## EXCERPT PROVIDED:
════════
As indicated at 48, mobile computing system 12 may output the contextual commentary as an audio signal, which may be played by a speaker, headphone, or other sound transducer. Box 50 schematically shows the audible sounds resulting from such an audio signal. Audio sounds can be played in real time as the mobile computing system recognizes the textual images, converts the textual images into textual data, and formulates contextual commentaries for the textual data based on the determined context of the textual images. In some embodiments, the mobile computing system may include controls that allow a user to skip commentaries and/or repeat commentaries. In some embodiments, the mobile computing system may include one or more user settings or filters that cause commentaries having a specific context to be given a higher priority than other commentaries with different contexts (e.g., street sign commentaries played before shop sign commentaries).
FIG. 1 shows an example in which the commentaries are played as audio sounds. In some embodiments, a mobile computing system may be configured to output the commentaries in other formats. As a nonlimiting example, FIG. 2 shows a scenario similar to the scenario of FIG. 1, but where a mobile computing system 12 is configured to output the commentaries via display 26. When output as an image via a display, the size, color, contrast, and other characteristics of the image may be tailored to facilitate reading by the visually impaired.
The commentaries may be output in any other suitable manner without departing from the spirit of this disclosure. Furthermore, while described as a tool capable of assisting the visually impaired, it should be understood that the herein described contextual commentary of textual images may be performed with a variety of different motivations. The present disclosure is not in any way limited to devices configured to assist the visually impaired.
The contextual commentary of textual images, as introduced above, can be performed by a variety of differently configured computing systems without departing from the spirit of this disclosure. As an example, FIG. 3 schematically shows a computing system 60 that may perform one or more of the herein described methods and processes for formulating contextual commentaries for textual images. Computing system 60 includes a logic subsystem 62, a data-holding subsystem 64, and an image capture device 66. Computing system 60 may optionally include a display subsystem and/or other components not shown in FIG. 3.
Logic subsystem 62 may include one or more physical devices configured to execute one or more instructions. For example, the logic subsystem may be configured to execute one or more instructions that are part of one or more programs, routines, objects, components, data structures, or other logical constructs. Such instructions may be implemented to perform a task, implement a data type, transform the state of one or more devices, or otherwise arrive at a desired result. The logic subsystem may include one or more processors that are configured to execute software instructions. Additionally or alternatively, the logic subsystem may include one or more hardware or firmware logic machines configured to execute hardware or firmware instructions. The logic subsystem may optionally include individual components that are distributed throughout two or more devices, which may be remotely located in some embodiments.
════════
## WHAT THIS EXERCISE ASKS:
**a.** Answer these questions about the excerpt on contextual commentary.
(i) In the scenario of FIG. 2, through what does mobile computing system 12 output the commentaries?
(ii) What three subsystems or devices does computing system 60 include?
(iii) What example is given of commentaries with one context taking priority over commentaries with another?
**b.** Transcribe the passage of the excerpt on contextual commentary between "The contextual commentary of" and "shown in FIG. 3.", inclusive.

## DATA RECORDS:
════════
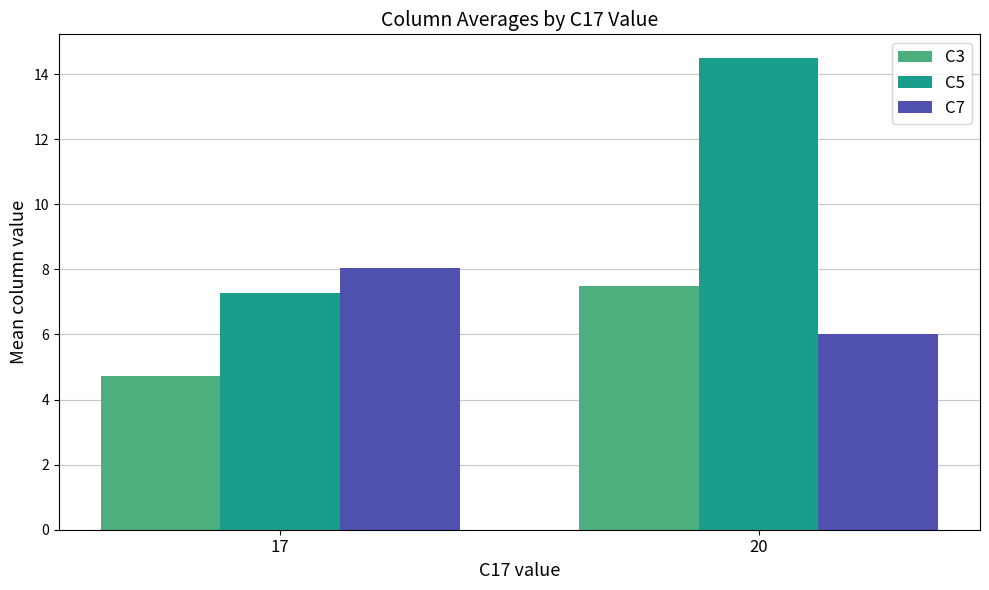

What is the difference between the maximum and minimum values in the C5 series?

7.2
════════
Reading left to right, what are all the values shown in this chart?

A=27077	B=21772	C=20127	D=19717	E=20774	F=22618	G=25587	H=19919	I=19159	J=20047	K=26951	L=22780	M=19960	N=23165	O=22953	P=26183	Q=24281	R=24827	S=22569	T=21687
════════
## SOLUTIONS PER TASK:
**a.**
(i) Display 26.
(ii) A logic subsystem 62, a data-holding subsystem 64, and an image capture device 66.
(iii) Street sign commentaries are played before shop sign commentaries.

**b.**
The contextual commentary of textual images, as introduced above, can be performed by a variety of differently configured computing systems without departing from the spirit of this disclosure. As an example, FIG. 3 schematically shows a computing system 60 that may perform one or more of the herein described methods and processes for formulating contextual commentaries for textual images. Computing system 60 includes a logic subsystem 62, a data-holding subsystem 64, and an image capture device 66. Computing system 60 may optionally include a display subsystem and/or other components not shown in FIG. 3.